Unlike its predecessors, the Obama administration has made progress in the peace process an early objective of its Middle East policy and has staked considerable political capital on its success. The efforts of earlier administrations effectively maintained the regional status quo. “Obama, in contrast, has calculated that the status quo is on an incline to catastrophe,” write Allin and Simon.

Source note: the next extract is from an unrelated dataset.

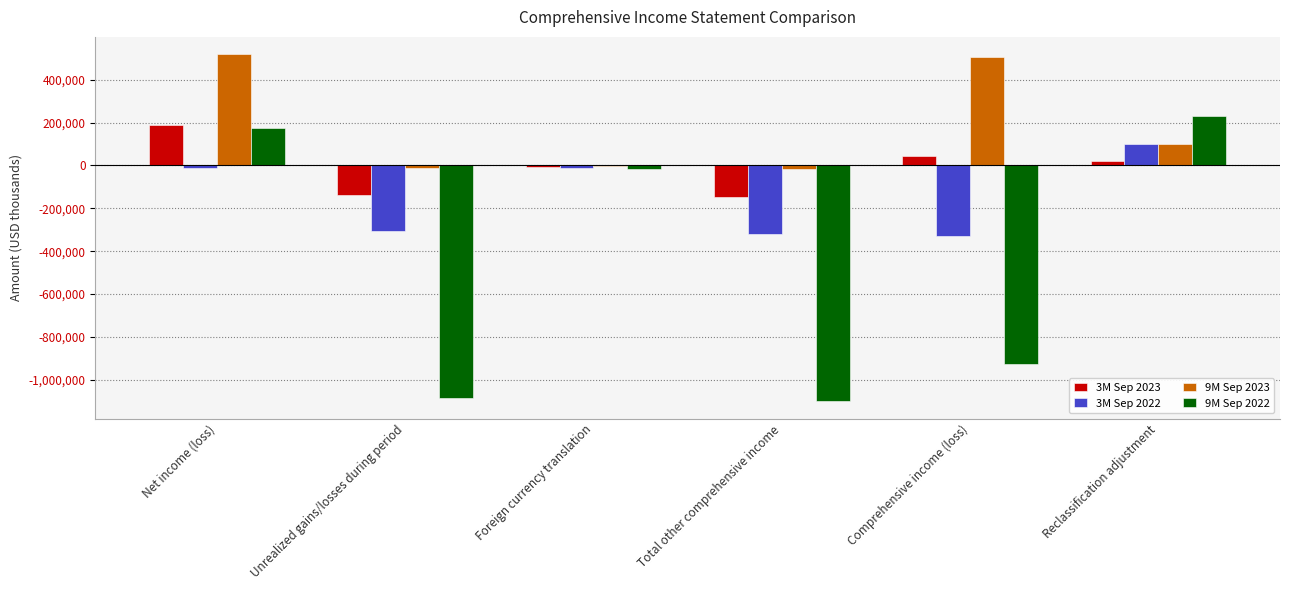

What is the average value of the 9M Sep 2022 series?

-453100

However, peace has proven elusive and in light of the recent deterioration of Israeli-Arab relations over the issue of settlement, this solution is a long way off. In the meantime, Iran will likely develop its nuclear capabilities and become what the authors call a “virtual” nuclear state, with the ability to produce and deploy a nuclear weapon on short notice.

Finally, the Iranian nuclear program threatens a core constituent of the Obama administration’s foreign policy goals: the reduction of global nuclear arms levels. The Iranian program also poses a grave threat to the sustainability of the Nuclear Non-Proliferation Treaty. Should Iran continue to flout international opinion, it may encourage other signatories to renege on their obligations. More significantly, it might lead to a cascade of regional nuclear proliferation as other states seek to hedge against Iranian belligerence or influence. According to the authors, instead of a world with only nine nuclear states, there could potentially be fifteen, or more, greatly increasing the chance of nuclear war (either intentional or accidental), a nuclear accident, or weapons falling into the hands of or being passed off to terrorists.

The authors do not fail to include the Iranian perspective. Indeed with thousands of U.S. troops on the ground in neighboring Afghanistan and Iraq, the U.S. Fifth Fleet harbored in Bahrain, and U.S. ally Israel with a nuclear arsenal as well, Iran has sought to develop its own nuclear deterrent to ensure the survival of the regime. Furthermore, the toppling of Saddam Hussein suggested to Iran that only a nuclear deterrent could protect against U.S. invasion. Such considerations do not excuse Tehran’s continued nuclear activities in the face of international opposition, but it does help explain the regime’s motivations.

However, as the authors argue, Iran cannot be the only focus of efforts on denuclearization. The United States must also pressure Israel to abandon its nuclear arsenal and support a Middle East nuclear-free zone. Indeed, such a stance would display the American commitment to peace and stability in the Middle East. Unfortunately, it is unlikely that this will occur. As outlined in The Sixth Crisis, the Middle East will continue to be a place of chronic instability. The problem posed by the Iranian nuclear program brings the region perilously close to erupting.

Greg Chaffin is a research assistant for Foreign Policy In Focus.